Senator Bernie Sanders knew he wasn’t going to win South Carolina, and he knew he didn’t need to win South Carolina. So by the time polls closed today, he was long gone.
As the Democratic front-runner, he had that luxury.
“You can’t win ’em all,” Sanders told a rally in Virginia tonight before congratulating former Vice President Joe Biden on his first primary win.
The real march to the party’s presidential nomination begins on Tuesday, when 14 states vote. More than one-third of the delegates who will convene at the national convention in Milwaukee this summer are at stake Tuesday. The biggest prizes include California, Texas, and Virginia, where Sanders had already flown to tonight in a bid to make sure that his blowout loss to Biden was merely a hiccup, and nothing more.

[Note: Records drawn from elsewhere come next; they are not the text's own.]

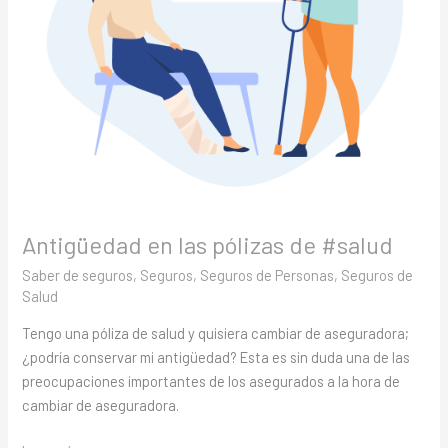
Antigüedad en las pólizas de #salud
Saber de seguros
,
Seguros
,
Seguros de Personas
,
Seguros de
Salud
Tengo una póliza de salud y quisiera cambiar de aseguradora;
¿podría conservar mi antigüedad? Esta es sin duda una de las
preocupaciones importantes de los asegurados a la hora de
cambiar de aseguradora.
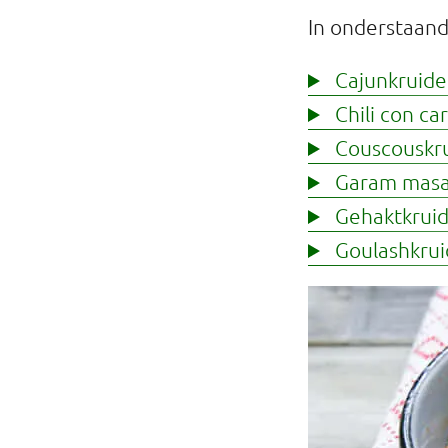
Professionals
In onderstaan
Onderwijs
Cajunkruid
Chili con ca
Eetomgevingen
Couscouskr
Webshop
Garam masa
Gehaktkrui
Pers
Goulashkru
Over ons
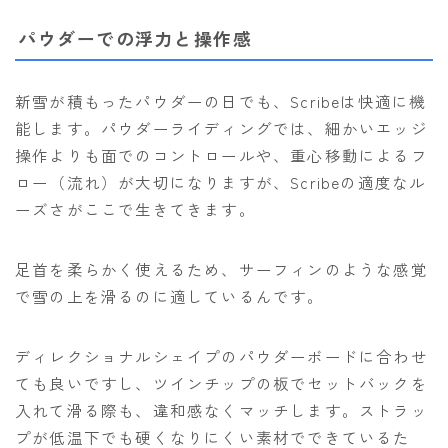
パウダーでの浮力と操作感
新雪が積もったパウダーの日でも、Scribeは快適に機
能します。パウダーライディングでは、細かいエッジ
操作よりも面でのコントロールや、重心移動によるフ
ロー（流れ）が大切になりますが、Scribeの適度なル
ーズさがここで生きてきます。
足首を柔らかく使えるため、サーフィンのような感覚
で雪の上を滑るのに適しているんです。
ディレクショナルシェイプのパウダーボードに合わせ
ても良いですし、ツインチップの板でセットバックを
入れて滑る際も、違和感なくマッチします。ストラッ
プが低温下でも硬くなりにくい素材でできているた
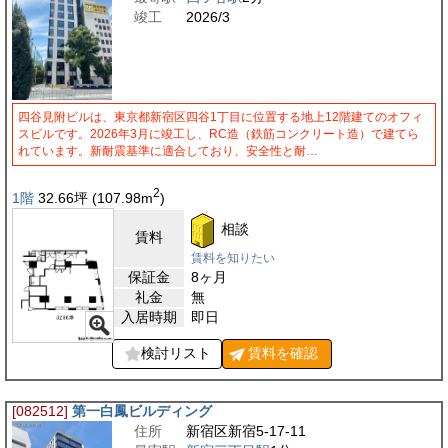
竣工
2026/3
四谷見附ビルは、東京都新宿区四谷1丁目に位置する地上12階建てのオフィ
スビルです。2026年3月に竣工し、RC造（鉄筋コンクリート造）で建てら
れています。新耐震基準に適合しており、安全性と耐…
2
1階
32.66
坪
(107.98
m
)
相談
賃料
賃料を知りたい
保証金
8ヶ月
礼金
無
入居時期
即日
検討リスト
賃料を
確認
[082512]
第一白鳳ビルディング
住所
新宿区新宿5-17-11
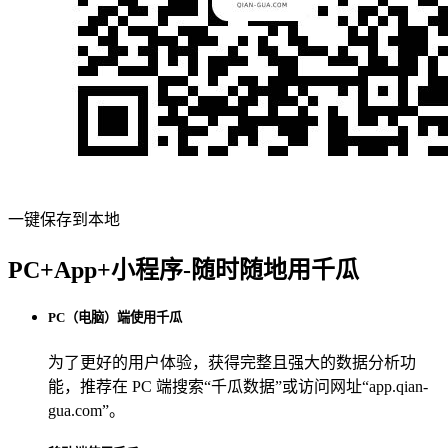
一键保存到本地
PC+App+小程序-随时随地用千瓜
PC（电脑）端使用千瓜
为了更好的用户体验，获得完整且强大的数据分析功
能，推荐在 PC 端搜索“
千瓜数据
”或访问网址“
app.qian-
gua.com
”。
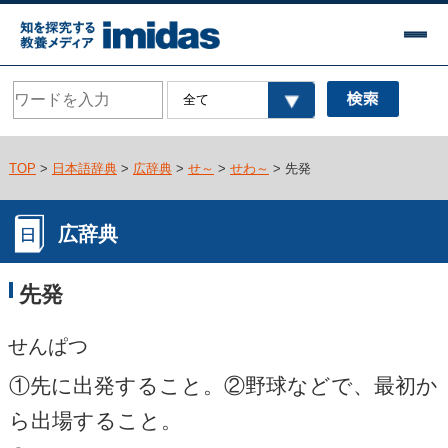
TOP
>
日本語辞典
>
広辞典
>
せ～
>
せわ～
> 先発
広辞典
先発
せんぱつ
①先に出発すること。②野球などで、最初か
ら出場すること。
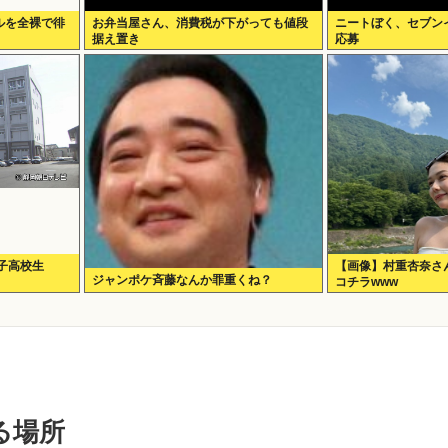
ルを全裸で徘
お弁当屋さん、消費税が下がっても値段
ニートぼく、セブン
据え置き
応募
子高校生
【画像】村重杏奈さん
ジャンポケ斉藤なんか罪重くね？
コチラwww
る場所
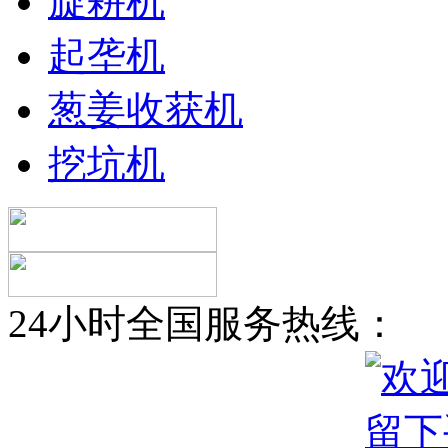
旋耕机
起垄机
葱姜收获机
挖坑机
24小时全国服务热线：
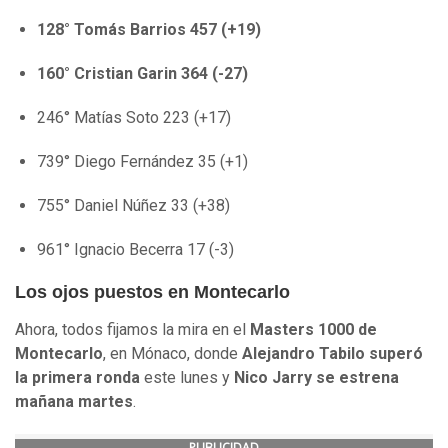
128° Tomás Barrios 457 (+19)
160° Cristian Garin 364 (-27)
246° Matías Soto 223 (+17)
739° Diego Fernández 35 (+1)
755° Daniel Núñez 33 (+38)
961° Ignacio Becerra 17 (-3)
Los ojos puestos en Montecarlo
Ahora, todos fijamos la mira en el
Masters 1000 de
Montecarlo
, en Mónaco, donde
Alejandro Tabilo superó
la primera ronda
este lunes y
Nico Jarry se estrena
mañana martes
.
PUBLICIDAD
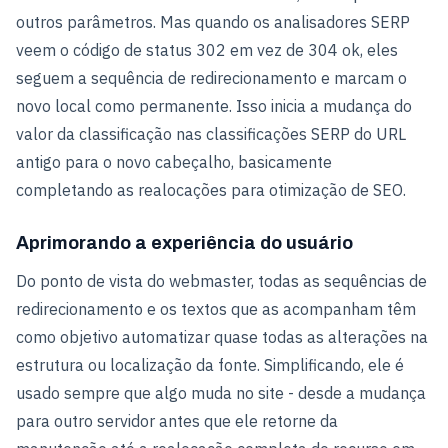
outros parâmetros. Mas quando os analisadores SERP
veem o código de status 302 em vez de 304 ok, eles
seguem a sequência de redirecionamento e marcam o
novo local como permanente. Isso inicia a mudança do
valor da classificação nas classificações SERP do URL
antigo para o novo cabeçalho, basicamente
completando as realocações para otimização de SEO.
Aprimorando a experiência do usuário
Do ponto de vista do webmaster, todas as sequências de
redirecionamento e os textos que as acompanham têm
como objetivo automatizar quase todas as alterações na
estrutura ou localização da fonte. Simplificando, ele é
usado sempre que algo muda no site - desde a mudança
para outro servidor antes que ele retorne da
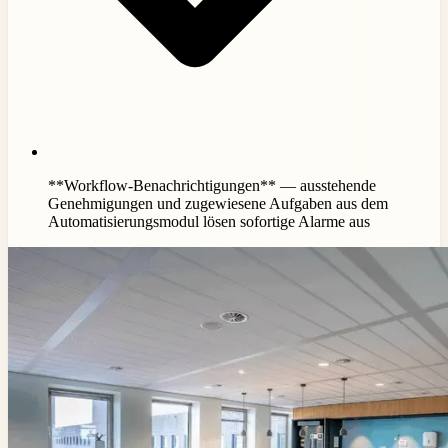
**Workflow-Benachrichtigungen** — ausstehende
Genehmigungen und zugewiesene Aufgaben aus dem
Automatisierungsmodul lösen sofortige Alarme aus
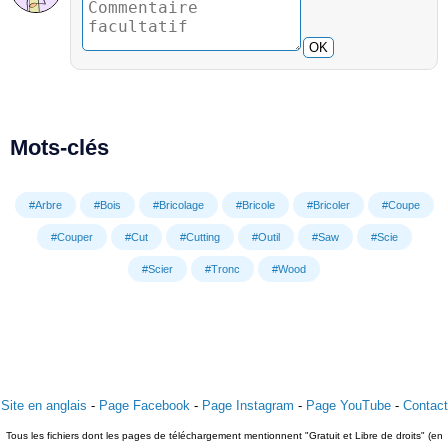
OK
Mots-clés
#Arbre
#Bois
#Bricolage
#Bricole
#Bricoler
#Coupe
#Couper
#Cut
#Cutting
#Outil
#Saw
#Scie
#Scier
#Tronc
#Wood
Site en anglais
-
Page Facebook
-
Page Instagram
-
Page YouTube
-
Contact
Tous les fichiers dont les pages de téléchargement mentionnent "Gratuit et Libre de droits" (en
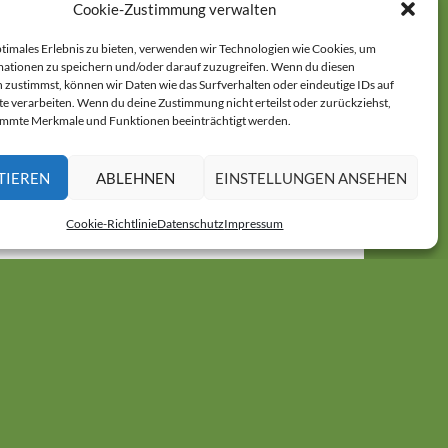
Cookie-Zustimmung verwalten
ptimales Erlebnis zu bieten, verwenden wir Technologien wie Cookies, um
ationen zu speichern und/oder darauf zuzugreifen. Wenn du diesen
 zustimmst, können wir Daten wie das Surfverhalten oder eindeutige IDs auf
te verarbeiten. Wenn du deine Zustimmung nicht erteilst oder zurückziehst,
immte Merkmale und Funktionen beeinträchtigt werden.
TIEREN
ABLEHNEN
EINSTELLUNGEN ANSEHEN
Cookie-Richtlinie
Datenschutz
Impressum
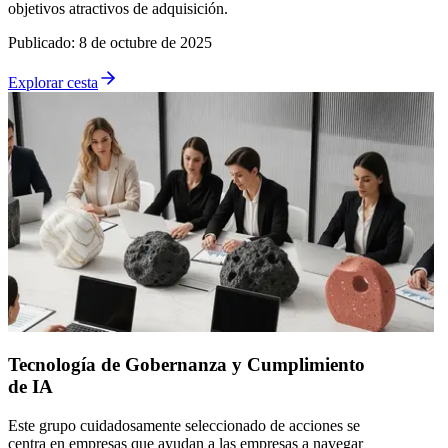
objetivos atractivos de adquisición.
Publicado
:
8 de octubre de 2025
Explorar cesta
Tecnología de Gobernanza y Cumplimiento
de IA
Este grupo cuidadosamente seleccionado de acciones se
centra en empresas que ayudan a las empresas a navegar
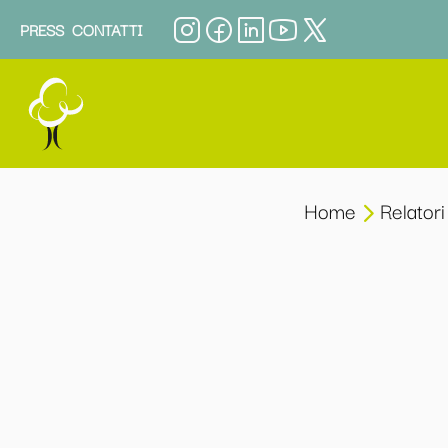
PRESS
CONTATTI
Home
Relatori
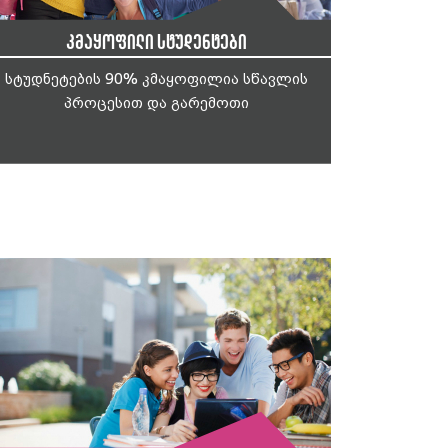
კმაყოფილი სტუდენტები
სტუდნეტების 90% კმაყოფილია სწავლის
პროცესით და გარემოთი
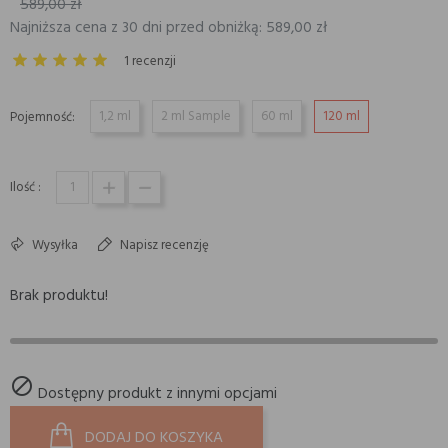
589,00 zł
Najniższa cena z 30 dni przed obniżką: 589,00 zł
1 recenzji
1,2 ml
2 ml Sample
60 ml
120 ml
Pojemność:
Ilość :
Wysyłka
Napisz recenzję
Brak produktu!

Dostępny produkt z innymi opcjami
DODAJ DO KOSZYKA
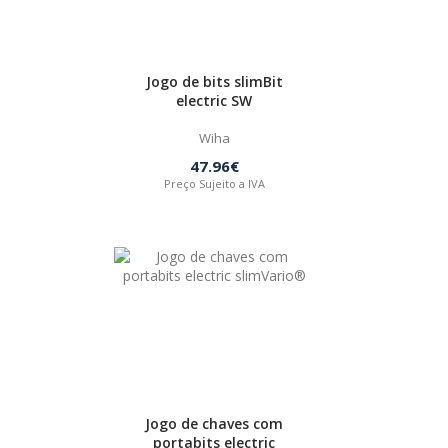
Jogo de bits slimBit
electric SW
Wiha
47.96€
Preço Sujeito a IVA
Jogo de chaves com
portabits electric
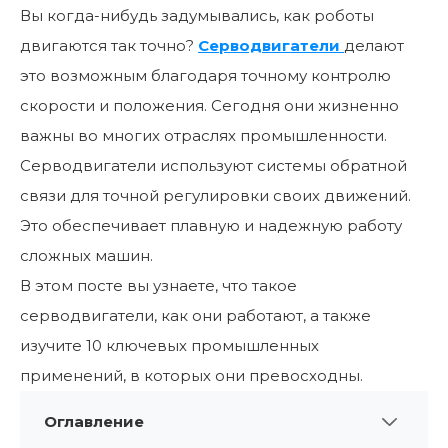
Вы когда-нибудь задумывались, как роботы
двигаются так точно?
Серводвигатели
делают
это возможным благодаря точному контролю
скорости и положения. Сегодня они жизненно
важны во многих отраслях промышленности.
Серводвигатели используют системы обратной
связи для точной регулировки своих движений.
Это обеспечивает плавную и надежную работу
сложных машин.
В этом посте вы узнаете, что такое
серводвигатели, как они работают, а также
изучите 10 ключевых промышленных
применений, в которых они превосходны.
Оглавление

Sanders remains well positioned in the Super Tuesday states, and unlike Biden, he has the money to capitalize on his narrow victory in New Hampshire and his much larger caucus win in Nevada last week. He also is benefiting from early voting: More than 2 million people have already cast ballots in Democratic primaries in Super Tuesday states, potentially limiting the bounce that Biden will pick up from South Carolina. Nowhere is that more significant than in California, where Democrats have been voting for nearly a month and where polls show that Sanders is leading by as many as 20 points. The senator from Vermont is also up, though by a narrower margin, in Texas, and victories in those two states, along with strong results elsewhere, could ensure that Sanders emerges from Tuesday with a significant lead in overall delegates.